Huyendo del síndrome de don Benito, el cronista abandona este rústico edén de la legumbre de élite y la conserva de alto rango para olfatear la fragancia de la tinta y el papel, el inconfundible aroma procede de una vetusta librería y papelería, especializada, desde 1878, en suministros a oficinas. En los escaparates del honorable establecimiento, la cultura libresca está separada de la parafernalia oficinesca y mercantil.
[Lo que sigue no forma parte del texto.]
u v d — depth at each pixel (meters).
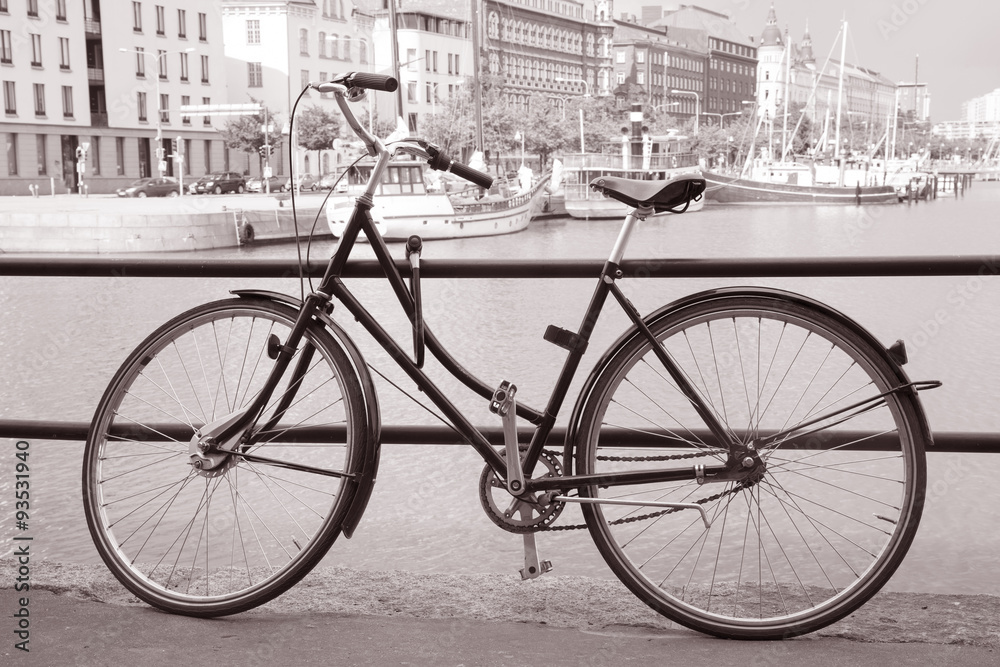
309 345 2.31
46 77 54.69
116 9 58.72
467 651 2.09
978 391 12.87
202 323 2.38
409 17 81.81
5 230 31.59
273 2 73.25
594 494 2.22
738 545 5.88
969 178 125.81
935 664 2.03
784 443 2.25
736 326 2.24
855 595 2.17
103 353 17.72
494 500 2.28
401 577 2.55
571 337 2.24
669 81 129.88
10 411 13.43
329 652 2.08
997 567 7.43
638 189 2.19
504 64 96.12
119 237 31.67
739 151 89.50
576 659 2.05
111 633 2.18
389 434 2.71
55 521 8.01
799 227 48.47
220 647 2.11
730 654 2.09
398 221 36.47
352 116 2.27
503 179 43.19
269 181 58.44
En uno, los recibos, facturas y albaranes necesarios en cualquier trato mercantil y los libros de contabilidad; en el otro, una amplia selección de títulos relacionados con Madrid y las obras, casi completas, del prolífico Pío Baroja, en las cuidadas ediciones familiares de Caro Raggio.

Algo tiene la plaza que alienta la nostalgia. Por ejemplo, uno de los nuevos cafés más veteranos del barrio y de la plaza se llama La Filmo, pero, con sus desvencijadas filas de butacas, rescatadas del desguace, y sus desvaídos retratos de estrellas olvidadas, evoca de forma singular la atmósfera de los cines de sesión continua. Hasta el punto de que uno espera que, de un momento a otro, el camarero, cual acomodador de antaño, rocíe el local y a la clientela con una lluvia de ozonopino.